As for what lies ahead now… Papa remembers going on a cruise as a nine or 10 year old and she’s been to Australia for basketball rep tours. But life in America will be a whole other experience – and basketball-wise, she expects the U.S game to be a massive step up. But she reckons she’ll hold her own.

“I’m bracing myself for the speed of the game over there. It’s way faster. We slow down and set the game but they let the ball flow, which I’m not so used to.

“But I’m left handed so that helps a lot. And I’m strong so I can go guard or post, wherever I’m needed. Plus, I think it’s all about your attitude – putting in the effort.”

Papa will hit the ground running once she arrives in Missouri.
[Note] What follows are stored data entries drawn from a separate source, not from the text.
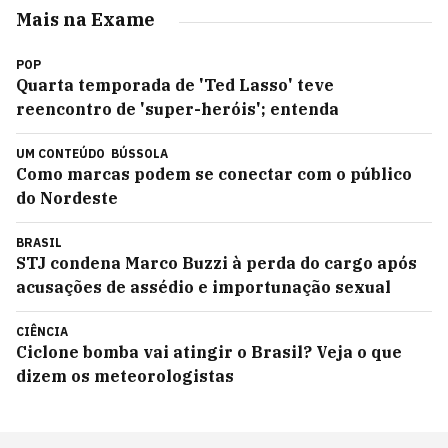
Mais na Exame
POP
Quarta temporada de 'Ted Lasso' teve
reencontro de 'super-heróis'; entenda
UM CONTEÚDO
BÚSSOLA
Como marcas podem se conectar com o público
do Nordeste
BRASIL
STJ condena Marco Buzzi à perda do cargo após
acusações de assédio e importunação sexual
CIÊNCIA
Ciclone bomba vai atingir o Brasil? Veja o que
dizem os meteorologistas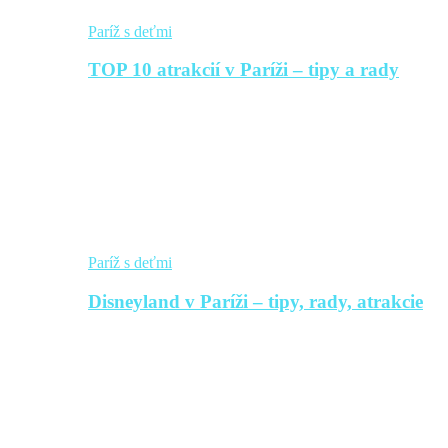
Paríž s deťmi
TOP 10 atrakcií v Paríži – tipy a rady
Paríž s deťmi
Disneyland v Paríži – tipy, rady, atrakcie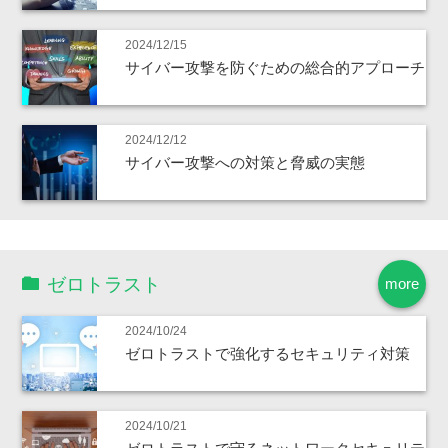
2024/12/15
サイバー攻撃を防ぐための総合的アプローチ
2024/12/12
サイバー攻撃への対策と脅威の実態
ゼロトラスト
more
2024/10/24
ゼロトラストで強化するセキュリティ対策
2024/10/21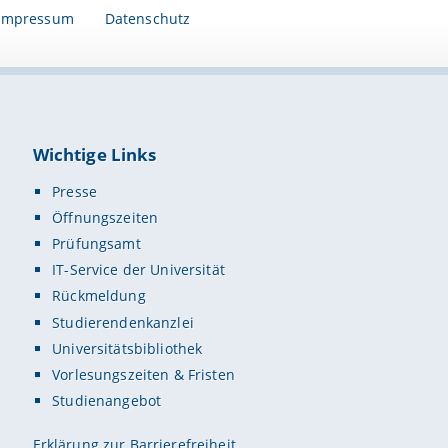
Impressum
Datenschutz
Wichtige Links
Presse
Öffnungszeiten
Prüfungsamt
IT-Service der Universität
Rückmeldung
Studierendenkanzlei
Universitätsbibliothek
Vorlesungszeiten & Fristen
Studienangebot
Erklärung zur Barrierefreiheit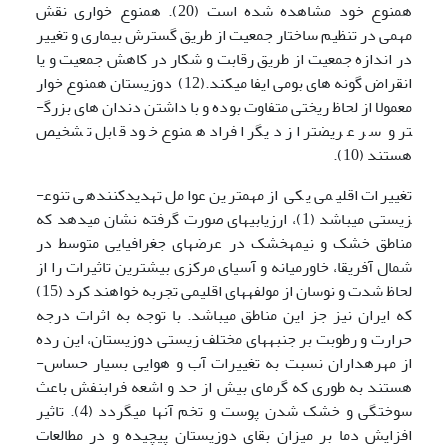
همنوع خود مشاهده شده است (20). همنوع خواری نقش
مهمی در تنظیم ساختار جمعیت از طریق گسترش بیماری و تغییر
در اندازه جمعیت از طریق رقابت و شکار در کاهش جمعیت و یا
انقراض گونه های بومی ایفا می­کند.(12) دوزیستان همنوع خوار
معمولا از لحاظ ریختی متفاوت بوده و با داشتن دندان های بزرگ­
تر و سر عریض­تر از دیگر افراد همنوع خود قابل تشخیص
هستند (10).
تغییرات اقلیمی یکی از مهم­ترین عوامل تهدید­کننده­ی تنوع­
زیستی می­باشد (1)، ارزیابی­های صورت گرفته نشان می­دهد که
مناطق خشک و نیمه­خشک در عرض­های جغرافیایی متوسط در
شمال آفریقا، خاورمیانه و آسیای مرکزی بیش­ترین تاثیرات را از
لحاظ شدت و نوسان از مولفه­های اقلیمی تجربه خواهند کرد (15)
که ایران نیز جز این مناطق می­باشد. با توجه به اثرات درجه
حرارت و رطوبت بر جنبه­های مختلف زیستی دوزیستان، این رده
از مهره­داران نسبت به تغییرات آب و هوایی بسیار حساس­
هستند به طوری­ که گرمای بیش از حد و اشعه فرابنفش باعث
سوختگی و خشک شدن پوست و تخم آنها می‍گردد (4). تاثیر
افزایش دما بر میزان بقای دوزیستان پیچیده و در مطالعات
“I’ll be staying in a house with three of my team mates. We’ll be doing pre-season training for about two months and then the season starts in October,” she says. “And from there, in junior college, there’s the opportunity to get scouted by Div. one colleges. So that’s everyone’s ultimate goal.”

And this isn’t just a sporting tour of duty. After an initial year of general studies Papa plans to go into business management or accounting, with high grade expectations on student athletes. On court – and off it – Papa plans to make her family back in New Zealand proud.

“I would like to think they’re really proud! Right now it’s all they talk about when they see me … like, it’s the first thing - ‘how’s it going with basketball?’! – and ‘what are you going to do in the States’ … they all say they’re going to come and visit. I hope they do!”